Victory is not a miniatures game - it's a boardgame, or to be more specific, a blockgame from Columbia Games. It's an operational-level game in a fictional setting (in the original game, Red vs. Blue on various geomorphic maps) using familiar WWII technology - tanks, infantry, fighters, bombers, carriers, submarines, paratroops, Marines, and more.

The "block" business refers to the playing pieces, which are wooden blocks turned so that only the owner knows which piece represents what. This introduces a fog of war factor to the game.

Victory uses wooden blocks as playing pieces

Why Use Victory for a Campaign System?

When looking for a campaign system, I generally want something that won't take longer to play than the miniatures battles! Victory fits the bill due to its relatively short rules (although there are a lot of nuances in those short rules).

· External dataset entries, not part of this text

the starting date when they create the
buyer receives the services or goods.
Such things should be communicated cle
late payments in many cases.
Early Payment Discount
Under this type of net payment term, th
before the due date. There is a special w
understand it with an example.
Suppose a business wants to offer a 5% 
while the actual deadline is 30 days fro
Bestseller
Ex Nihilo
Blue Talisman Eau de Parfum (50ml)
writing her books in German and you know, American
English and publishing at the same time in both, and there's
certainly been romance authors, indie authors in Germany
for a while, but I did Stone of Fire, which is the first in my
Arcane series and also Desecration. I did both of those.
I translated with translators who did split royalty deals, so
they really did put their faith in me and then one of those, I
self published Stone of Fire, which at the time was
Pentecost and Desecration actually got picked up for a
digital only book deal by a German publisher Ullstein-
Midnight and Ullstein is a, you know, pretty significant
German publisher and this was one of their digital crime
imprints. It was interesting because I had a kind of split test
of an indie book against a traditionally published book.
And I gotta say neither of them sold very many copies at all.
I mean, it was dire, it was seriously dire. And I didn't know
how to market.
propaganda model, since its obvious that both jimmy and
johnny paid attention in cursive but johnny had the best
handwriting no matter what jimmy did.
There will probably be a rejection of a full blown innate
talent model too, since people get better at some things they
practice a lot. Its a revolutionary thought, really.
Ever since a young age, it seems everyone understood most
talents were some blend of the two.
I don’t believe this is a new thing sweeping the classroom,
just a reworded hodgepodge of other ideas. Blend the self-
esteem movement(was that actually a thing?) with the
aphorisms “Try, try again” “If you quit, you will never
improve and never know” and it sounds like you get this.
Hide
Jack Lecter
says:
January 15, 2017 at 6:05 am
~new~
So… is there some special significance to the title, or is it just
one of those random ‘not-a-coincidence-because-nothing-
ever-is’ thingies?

The other advantage of Victory is that by its nature, it generates "what if"-type battles rather than the same historical battles rehashed. The terrain is all-new, the situations are new, only the units and the tactics are familiar.

Of course, this advantage can also be a disadvantage. How do you translate "Red vs. Blue" into a tabletop scenario, using available miniatures? And how do you translate tabletop results back into the campaign game?

I have to say that I don't know yet... but I'll be doing some "experimental gaming" to see what can be worked out.